Kwong Jethro C C, Wang Serena C Y, Nickel Grace C, Cacciamani Giovanni E, Kvedar Joseph C
Division of Urology, Department of Surgery, University of Toronto, Toronto, ON, Canada.
Temerty Centre for AI Research and Education in Medicine, University of Toronto, Toronto, ON, Canada.
NPJ Digit Med. 2024 Jul 4;7(1):177. doi: 10.1038/s41746-024-01180-y.

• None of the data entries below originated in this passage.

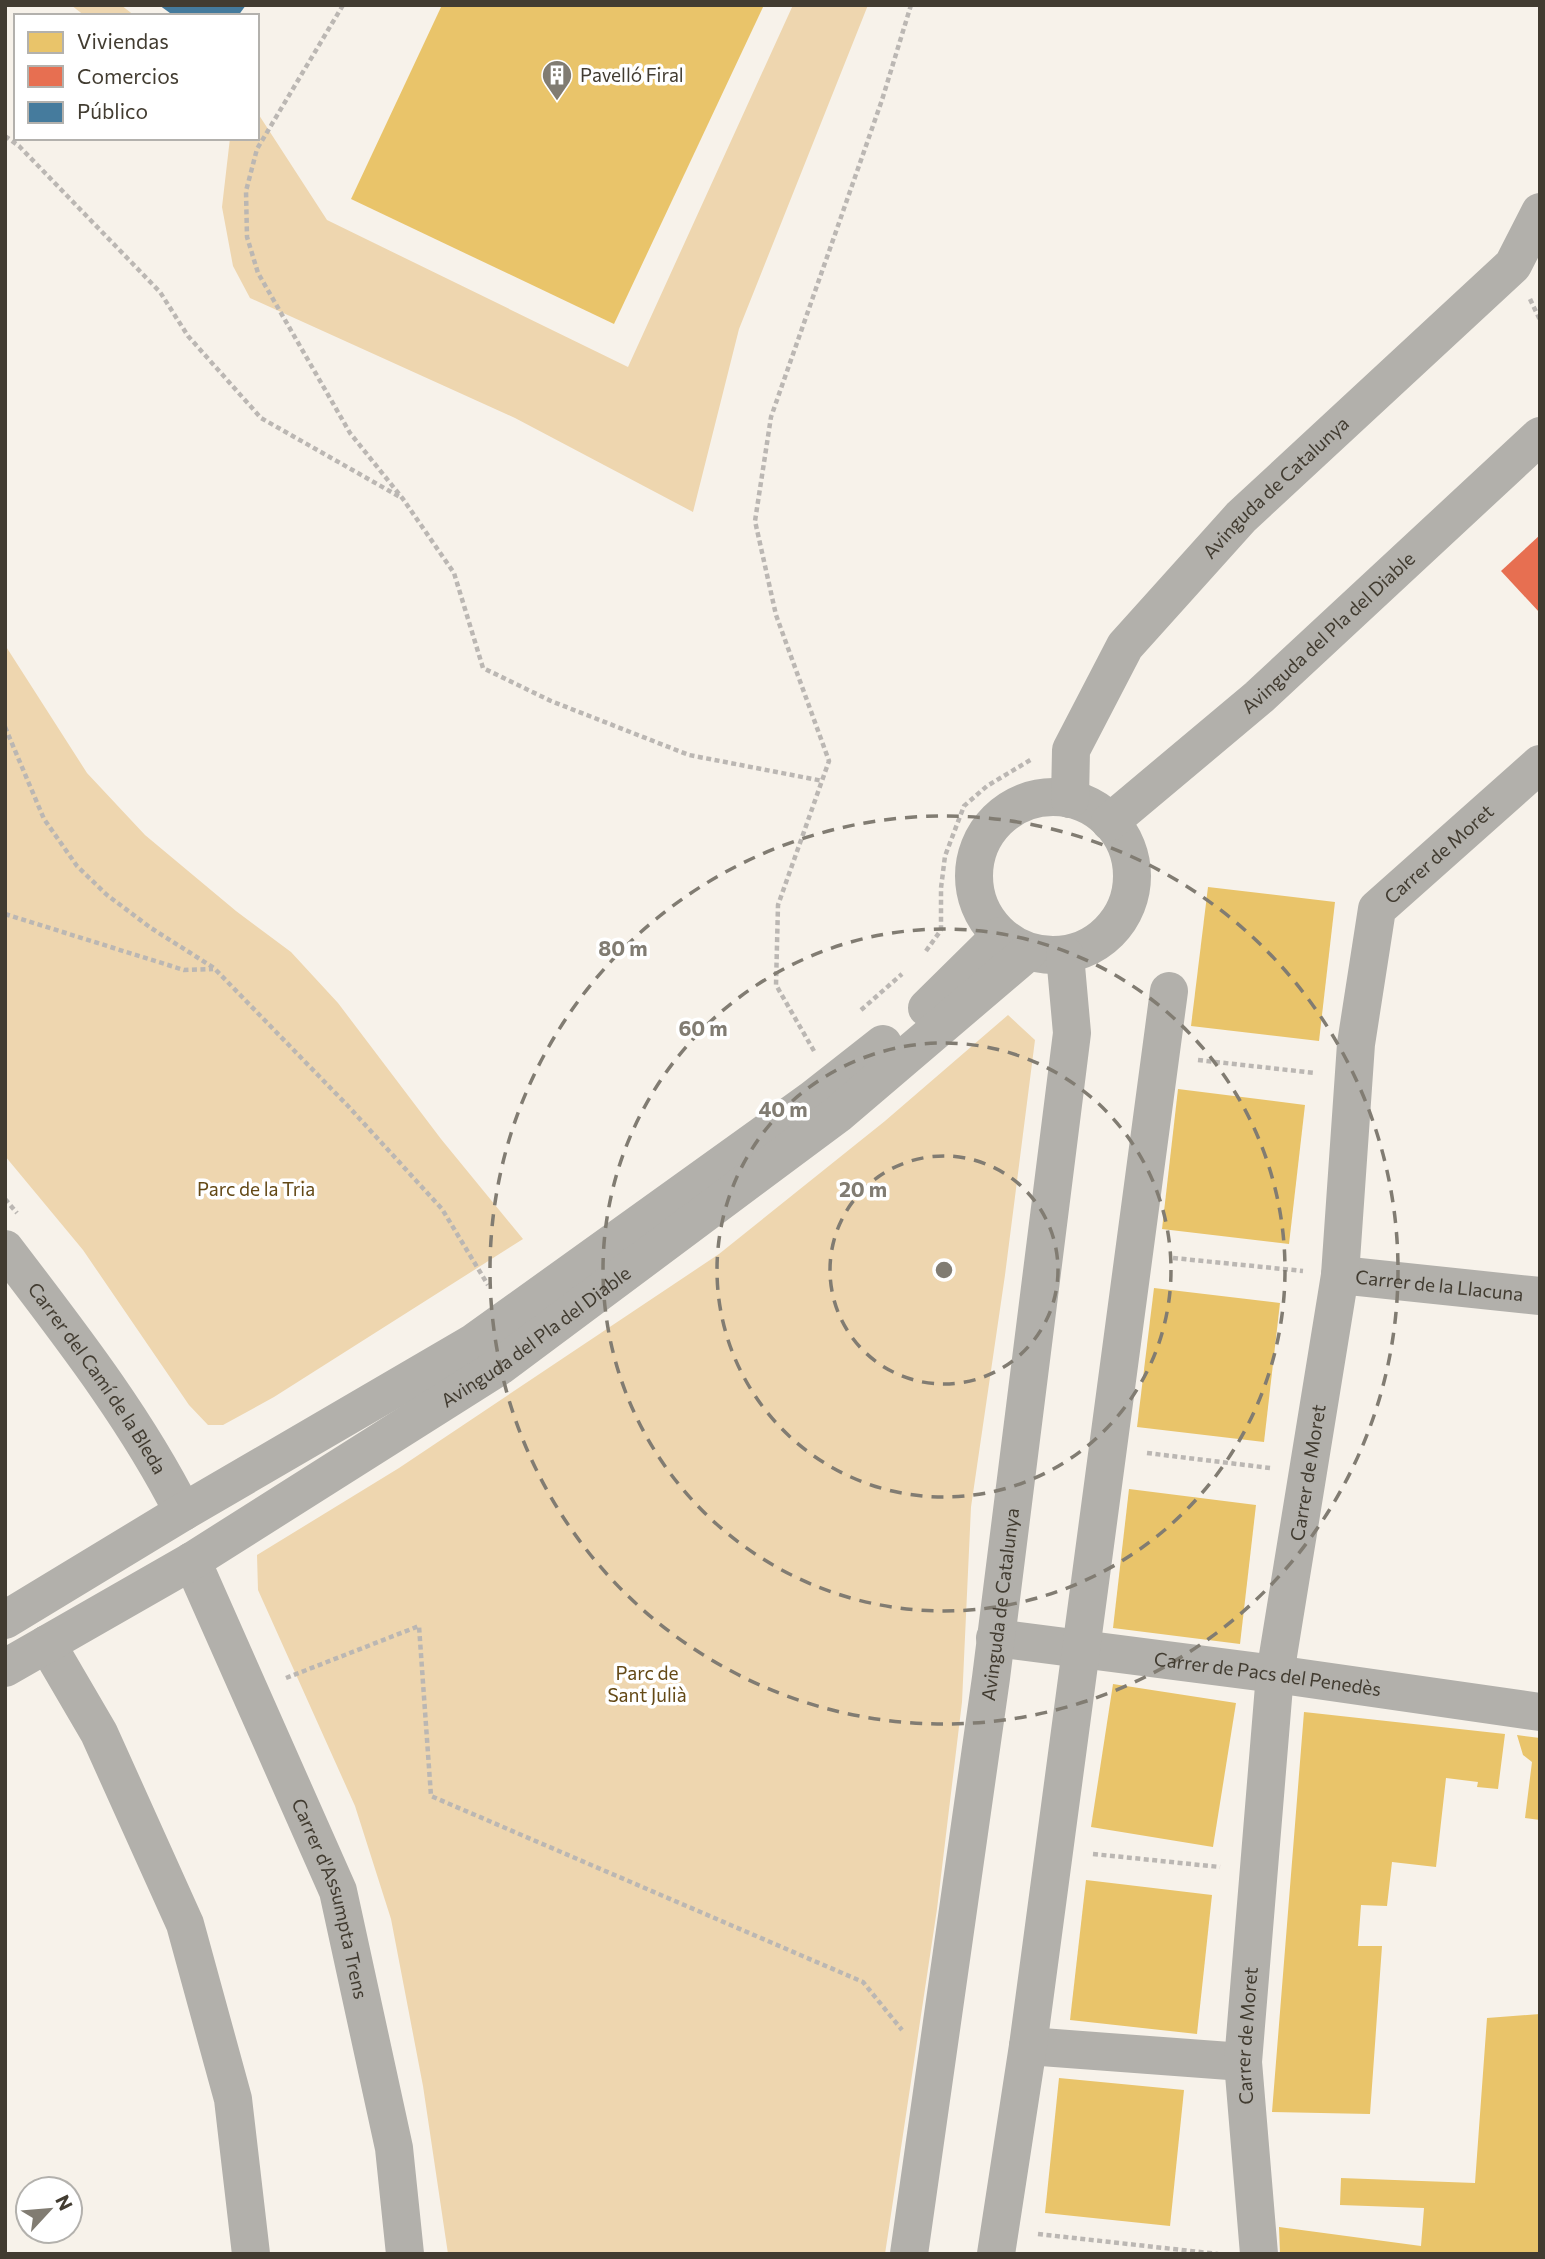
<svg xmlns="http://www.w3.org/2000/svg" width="1545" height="2259" font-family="Commissioner,sans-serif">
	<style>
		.green { fill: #eed6af }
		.homes { fill: #e9c46a }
		.shops { fill: #e76f51 }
		.public { fill: #457b9d }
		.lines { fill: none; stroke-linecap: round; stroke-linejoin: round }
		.path { stroke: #bbb7b3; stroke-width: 4.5; stroke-dasharray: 5 3.5; stroke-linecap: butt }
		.minor { stroke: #b2b0ab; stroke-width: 38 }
		.ring { fill: none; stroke: #817c72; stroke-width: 3.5; stroke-dasharray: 12 9 }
		.labels { text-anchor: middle; stroke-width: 7; stroke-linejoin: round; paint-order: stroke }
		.poi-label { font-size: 19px; fill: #423c31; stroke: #fff; text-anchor: start }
		.street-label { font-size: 19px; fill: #423c31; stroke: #fff }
		.park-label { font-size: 19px; fill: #644916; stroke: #fff }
		.centre { fill: #817c72; stroke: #fff; stroke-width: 3.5 }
		.ring-label { font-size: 21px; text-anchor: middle; font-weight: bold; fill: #817c72; stroke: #fff; stroke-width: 7; stroke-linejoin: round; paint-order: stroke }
	</style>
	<rect width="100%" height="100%" fill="#f7f2ea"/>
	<g class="green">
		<polygon points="71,5 121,5 135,16 85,16"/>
		<polygon points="793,5 868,5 739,329 693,512 515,418 250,298 233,266 222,207 230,138 257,138 257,112 327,220 628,367"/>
		<polygon points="5,645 87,773 145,835 236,911 291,952 338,1003 441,1139 523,1239 274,1397 223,1425 208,1425 189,1405 83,1250 5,1156"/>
		<polygon points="1008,1015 1035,1040 1005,1275 971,1507 962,1702 937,1909 885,2254 448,2254 423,2086 391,1919 355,1806 258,1590 257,1555 399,1468 719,1254 885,1121"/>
	</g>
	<g class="homes">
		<polygon points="442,5 764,5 614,324 351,199"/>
		<polygon points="1208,887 1335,902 1319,1041 1191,1026"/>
		<polygon points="1178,1089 1305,1105 1289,1244 1162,1229"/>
		<polygon points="1154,1288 1280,1303 1264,1442 1137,1427"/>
		<polygon points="1129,1489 1256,1505 1240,1644 1113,1628"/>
		<polygon points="1113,1684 1236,1703 1213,1847 1091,1827"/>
		<polygon points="1304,1712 1505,1734 1498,1789 1477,1787 1478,1782 1446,1778 1436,1867 1392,1862 1387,1906 1361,1905 1358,1946 1382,1946 1370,2114 1272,2112"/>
		<polygon points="1517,1735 1540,1738 1540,1820 1525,1818 1532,1762 1523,1755"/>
		<polygon points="1086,1880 1212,1895 1197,2034 1070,2020"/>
		<polygon points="1540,2014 1540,2254 1280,2254 1279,2227 1421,2246 1424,2208 1340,2205 1341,2178 1475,2183 1487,2018"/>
		<polygon points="1059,2078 1184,2090 1170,2226 1045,2213"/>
	</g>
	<polygon class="shops" points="1540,535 1540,613 1501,571"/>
	<polygon class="public" points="159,5 246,5 238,16 174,16"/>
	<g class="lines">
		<g class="path">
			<polyline points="343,5 257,149 246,191 247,237 258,273 350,433 403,499 454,573 483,668 551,701 689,755 823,781"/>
			<polyline points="5,136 19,146 160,292 188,336 261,418 400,497"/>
			<polyline points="1530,299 1540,320"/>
			<polyline points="5,727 44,819 77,866 107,895 151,928 214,968 348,1106 442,1209 488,1285"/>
			<polyline points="5,914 184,970 213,969"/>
			<polyline points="926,951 941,930 941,888 945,856 964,806 987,786 1032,759"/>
			<polyline points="861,1010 902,974"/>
			<polyline points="814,1051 776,985 778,905 829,761 776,615 755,521 771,417 882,100 911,5"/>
			<polyline points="1198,1060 1315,1073"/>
			<polyline points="5,1199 17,1213"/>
			<polyline points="1173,1258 1303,1271"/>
			<polyline points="1147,1453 1270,1468"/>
			<polyline points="286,1678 419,1626 431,1796 863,1982 902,2030"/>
			<polyline points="1093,1854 1220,1867"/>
			<polyline points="1038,2234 1218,2254"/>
		</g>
		<g class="minor">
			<circle cx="1053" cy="876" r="79"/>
			<path id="s1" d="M1070,799L1071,750L1125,646L1241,517L1513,265L1540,212"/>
			<path id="s2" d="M1110,822L1259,697L1540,436"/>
			<polyline points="927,1008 1000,936"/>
			<path id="s3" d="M5,1249C69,1333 135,1417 183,1512"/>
			<path id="s4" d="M1340,1275L1540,1296"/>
			<path id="s5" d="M192,1561L338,1891L394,2148L405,2254"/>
			<polyline points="5,1620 183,1512 473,1343 813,1099 883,1044"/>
			<path id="s6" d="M995,1638L1275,1674L1540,1712"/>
			<polyline points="47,1644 99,1733 185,1924 233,2099 251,2254"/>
			<path id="s7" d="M5,1668L192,1561L500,1366L838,1114L1028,952"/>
			<polyline points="1028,2046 1243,2062"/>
			<path id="s8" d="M909,2254L991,1678L1072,1033L1065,955"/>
			<polyline points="996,2254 1028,2046 1169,991"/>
			<path id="s9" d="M1259,2254L1243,2062L1275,1674L1340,1275L1356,1044L1377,909L1540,764"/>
		</g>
	</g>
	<g class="ring">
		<circle cx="944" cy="1270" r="114"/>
		<circle cx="944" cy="1270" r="227"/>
		<circle cx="944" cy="1270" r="341"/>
		<circle cx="944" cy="1270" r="454"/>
	</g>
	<defs>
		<g id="building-pin" transform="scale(1.575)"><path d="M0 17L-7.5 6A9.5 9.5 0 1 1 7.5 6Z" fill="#817c72" stroke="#fff"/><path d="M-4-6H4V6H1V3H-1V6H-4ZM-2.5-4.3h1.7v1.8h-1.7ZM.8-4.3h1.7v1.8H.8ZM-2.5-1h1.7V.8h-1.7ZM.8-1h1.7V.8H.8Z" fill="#fff"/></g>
	</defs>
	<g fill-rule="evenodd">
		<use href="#building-pin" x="557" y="75"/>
	</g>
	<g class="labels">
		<g class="poi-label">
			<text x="580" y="82">Pavelló Firal</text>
		</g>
		<g class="street-label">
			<text dy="7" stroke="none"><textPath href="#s1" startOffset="385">Avinguda de Catalunya</textPath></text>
			<text dy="7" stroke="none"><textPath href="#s2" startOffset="289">Avinguda del Pla del Diable</textPath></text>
			<text dy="7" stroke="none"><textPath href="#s9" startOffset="1437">Carrer de Moret</textPath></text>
			<text dy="7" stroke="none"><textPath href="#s4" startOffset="100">Carrer de la Llacuna</textPath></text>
			<text dy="7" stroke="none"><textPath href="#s7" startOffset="626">Avinguda del Pla del Diable</textPath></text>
			<text dy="7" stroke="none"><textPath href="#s3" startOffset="159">Carrer del Camí de la Bleda</textPath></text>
			<text dy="7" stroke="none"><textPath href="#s9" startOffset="786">Carrer de Moret</textPath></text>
			<text dy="7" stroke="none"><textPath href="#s8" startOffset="656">Avinguda de Catalunya</textPath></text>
			<text dy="7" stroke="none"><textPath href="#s6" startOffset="275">Carrer de Pacs del Penedès</textPath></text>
			<text dy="7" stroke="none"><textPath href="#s5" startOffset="366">Carrer d'Assumpta Trens</textPath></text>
			<text dy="7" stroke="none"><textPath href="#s9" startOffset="219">Carrer de Moret</textPath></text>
		</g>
		<g class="park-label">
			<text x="256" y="1196">Parc de la Tria</text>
			<text x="647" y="1680">Parc de<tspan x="647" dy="22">Sant Julià</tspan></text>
		</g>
	</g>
	<circle cx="944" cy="1270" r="10" class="centre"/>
	<g class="ring-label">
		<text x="623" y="956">80 m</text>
		<text x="703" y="1036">60 m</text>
		<text x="783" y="1117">40 m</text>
		<text x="863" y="1197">20 m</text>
	</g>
	<rect width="1545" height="2259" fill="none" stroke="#423c31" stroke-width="14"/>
	<rect x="14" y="14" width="245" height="126" fill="#ffffff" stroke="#b3b1ad" stroke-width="2"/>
	<rect x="28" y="32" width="35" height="21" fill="#e9c46a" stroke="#b3b1ad" stroke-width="2"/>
	<text x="77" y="49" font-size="21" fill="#423c31">Viviendas</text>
	<rect x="28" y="66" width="35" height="21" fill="#e76f51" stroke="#b3b1ad" stroke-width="2"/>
	<text x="77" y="84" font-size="21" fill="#423c31">Comercios</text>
	<rect x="28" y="102" width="35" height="21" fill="#457b9d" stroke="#b3b1ad" stroke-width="2"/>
	<text x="77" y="119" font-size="21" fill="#423c31">Público</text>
	<g transform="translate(49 2210) rotate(64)"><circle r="33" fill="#ffffff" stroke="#b3b1ad" stroke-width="2"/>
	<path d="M0-5L12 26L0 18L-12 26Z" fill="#817c72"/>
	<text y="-10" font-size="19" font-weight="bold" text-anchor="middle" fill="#423c31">N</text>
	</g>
</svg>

Large language models (LLMs) have shown promise in reducing time, costs, and errors associated with manual data extraction. A recent study demonstrated that LLMs outperformed natural language processing approaches in abstracting pathology report information. However, challenges include the risks of weakening critical thinking, propagating biases, and hallucinations, which may undermine the scientific method and disseminate inaccurate information. Incorporating suitable guidelines (e.g., CANGARU), should be encouraged to ensure responsible LLM use.
大型语言模型(LLMs)在减少与手动数据提取相关的时间、成本和错误方面已显示出前景。最近的一项研究表明,在提取病理报告信息方面,大型语言模型的表现优于自然语言处理方法。然而,挑战包括削弱批判性思维、传播偏见和产生幻觉的风险,这些可能会破坏科学方法并传播不准确的信息。应鼓励采用适当的指导方针(如CANGARU),以确保负责任地使用大型语言模型。